**TEKST**
------------------------------

< Exodus 23 >

1 Gij zult geen vals gerucht opnemen; en stelt uw hand niet bij den goddeloze, om een getuige tot geweld te zijn.
Thou shalt not raise a false report: put not thine hand with the wicked to be an unrighteous witness.
2 Gij zult de menigte tot boze zaken niet volgen; en gij zult niet spreken in een twistige zaak, dat gij u neigt naar de menigte, om het recht te buigen.
Thou shalt not follow a multitude to [do] evil; neither shalt thou speak in a cause to decline after many to wrest [judgment: ]
3 Ook zult gij den geringe niet voortrekken en zijn twistige zaak.
Neither shalt thou countenance a poor man in his cause.
4 Wanneer gij uws vijands os, of zijn dwalenden ezel, ontmoet, gij zult hem denzelven ganselijk wederbrengen.
If thou meet thine enemy’s ox or his ass going astray, thou shalt surely bring it back to him again.
5 Wanneer gij uws haters ezel onder zijn last ziet liggen, zult gij dan nalatig zijn, om het uwe te verlaten voor hem? Gij zult het in alle manier met hem verlaten.
If thou see the ass of him that hateth thee lying under his burden, and wouldest forbear to help him, thou shalt surely help with him.
6 Gij zult het recht uws armen niet buigen in zijn twistige zaak.
Thou shalt not wrest the judgment of thy poor in his cause.

------------------------------

**INHOUD GEGEVENSSET**
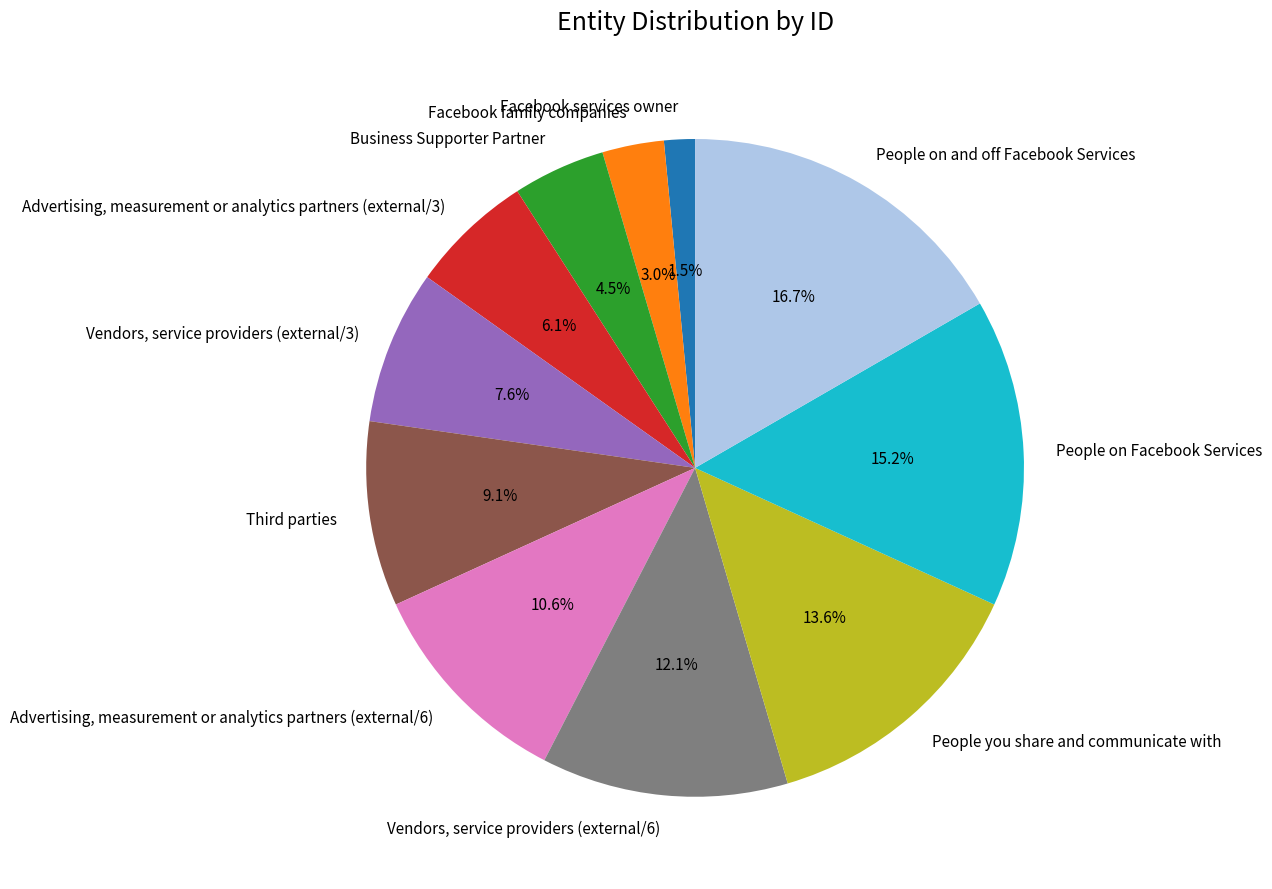

Which slice is the smallest?

Facebook services owner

------------------------------

**OPDRACHTEN**
1) Kopieer een stuk uit de tekst van Exodus 23 letterlijk: begin bij de woorden "If thou meet" en stop na "met hem verlaten.".
2) Waarom mag men volgens vers 2 van de tekst van Exodus 23 in een twistige zaak niet naar de menigte neigen? Leg dat in één tot drie zinnen uit.
3) Hoe gaat de tekst van Exodus 23 verder? Schrijf een vervolg dat begint na het laatste vers dat getoond wordt.

**JOUW ANTWOORDEN**
1)
If thou meet thine enemy’s ox or his ass going astray, thou shalt surely bring it back to him again.
5 Wanneer gij uws haters ezel onder zijn last ziet liggen, zult gij dan nalatig zijn, om het uwe te verlaten voor hem? Gij zult het in alle manier met hem verlaten.

2) Omdat men daarmee het recht zou buigen. Vers 2 verbiedt in een twistige zaak zo te spreken dat men zich naar de menigte neigt, "om het recht te buigen".

3)
7 Zijt verre van valse zaken; en den onschuldige en gerechtige zult gij niet doden; want Ik zal den goddeloze niet rechtvaardigen.
Keep thee far from a false matter; and the innocent and righteous slay thou not: for I will not justify the wicked.
8 Ook zult gij geen geschenk nemen; want het geschenk verblindt de zienden, en het verkeert de zaak der rechtvaardigen.
And thou shalt take no gift: for the gift blindeth the wise, and perverteth the words of the righteous.
9 Gij zult ook den vreemdeling niet onderdrukken; want gij kent het gemoed des vreemdelings, dewijl gij vreemdelingen geweest zijt in Egypteland.
Also thou shalt not oppress a stranger: for ye know the heart of a stranger, seeing ye were strangers in the land of Egypt.
10 Gij zult ook zes jaar uw land bezaaien, en deszelfs inkomst verzamelen;
And six years thou shalt sow thy land, and shalt gather in the fruits thereof:
11 Maar in het zevende zult gij het rusten en stil liggen laten, dat de armen uws volks mogen eten, en het overige daarvan de beesten des velds eten mogen; alzo zult gij ook doen met uw wijngaard, en met uw olijfbomen.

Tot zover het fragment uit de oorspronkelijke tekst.